━━━ Texto seleccionado ━━━
Tribuna

Alberto guallart

Profesor de Filosofía

Edgar Morin en Carmona

Edgar Morin en Carmona Edgar Morin en Carmona

Edgar Morin en Carmona / rosell

El 8 de julio pasado cumplía cien años, cien, el sociólogo francés Edgar Morin (Nahum). El de su nacimiento fue también -en sentido contrario- un año de notables decesos: Enrico Caruso, Camille Saint-Saëns, Fernand Khnopff, y, entre nosotros, Eduardo Dato, Emilia Pardo Bazán y unos nueve mil quinientos soldados españoles en Annual. Da vértigo pensar que la vida de alguien que todavía colea -y al que hemos conocido- se entrecruza y traba con nombres que nos remiten a desencuadernados libros de texto del Bachillerato.

Dentro de cien años más a Edgar Morin se le seguirá leyendo por su creativa apuesta por subvertir un paradigma científico vigente, por lo menos, desde hace ocho siglos, desde fray Guillermo de Ockham y su idolatrada idea de la simplicidad del Cosmos. La ciencia -es cosa bien sabida- ha andado durante mucho tiempo a la sombra y tutela de la religión y su teología, circunstancia ésta que ha podido influir en la persuasión de que el funcionamiento y esencia del Mundo deben parecerse a la simplicidad que atribuimos a Dios. Quizá detrás del paradigma científico de la simplicidad (devenido luego en vulgar simplificación de lo real), esté aún la teología agazapada. La simplicidad es divina.

Edgar Morin, por su parte y bien a la contra, empieza en los años cincuenta a elaborar un sistema de pensamiento que niega la simplicidad como paradigma. Desde su formación e instinto sociológicos, el trabajo de Morin se endereza a hallar un modo de aprehender la realidad que ponga el foco en las contradicciones, los azares, las ambigüedades e indeterminaciones que constituyen el mundo.

Pero no es una exposición de su método el que aquí quiere hacerse, sino evocar un afán del centenario Edgar que muy pocos conocen, y que nos lo acercan al terruño local. Tal es, o fue, el ilusionante (y frustrado) proyecto moriniano de fundar -bajo su dirección y patronazgo- un instituto de enseñanza en Carmona.
━━━
**Problemas y ejercicios**.
a. Según el artículo sobre Edgar Morin, ¿por qué se le seguirá leyendo dentro de cien años? Responde en una o dos oraciones.
b. Transcribe literalmente el fragmento del artículo sobre Edgar Morin que empieza con "Edgar Morin, por" y sigue hasta "enseñanza en Carmona.".
━━━ Datos de partida ━━━
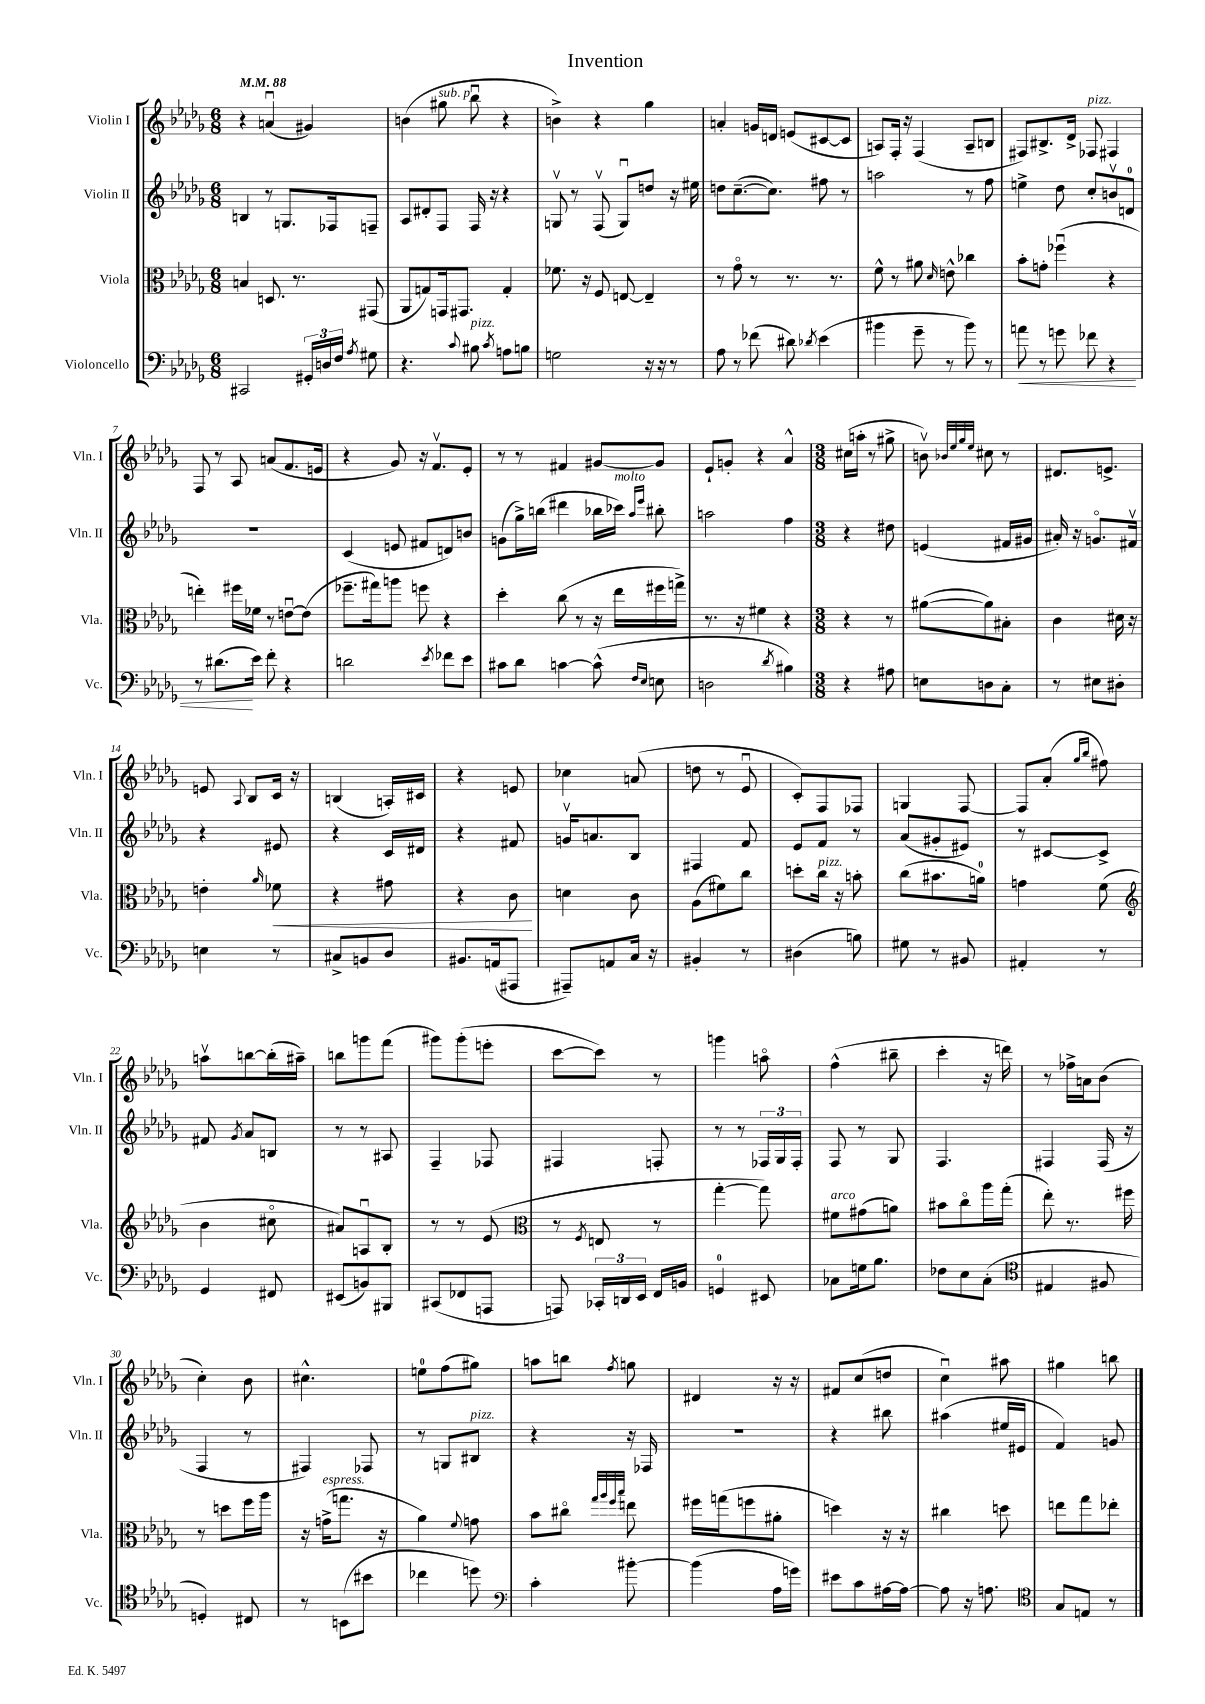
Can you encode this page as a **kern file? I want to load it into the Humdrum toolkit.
━━━
**Solucionario**.
a. Se le seguirá leyendo por su creativa apuesta por subvertir un paradigma científico vigente desde hace al menos ocho siglos. Ese paradigma viene de fray Guillermo de Ockham y de su idea de la simplicidad del Cosmos.

b.
Edgar Morin, por su parte y bien a la contra, empieza en los años cincuenta a elaborar un sistema de pensamiento que niega la simplicidad como paradigma. Desde su formación e instinto sociológicos, el trabajo de Morin se endereza a hallar un modo de aprehender la realidad que ponga el foco en las contradicciones, los azares, las ambigüedades e indeterminaciones que constituyen el mundo.

Pero no es una exposición de su método el que aquí quiere hacerse, sino evocar un afán del centenario Edgar que muy pocos conocen, y que nos lo acercan al terruño local. Tal es, o fue, el ilusionante (y frustrado) proyecto moriniano de fundar -bajo su dirección y patronazgo- un instituto de enseñanza en Carmona.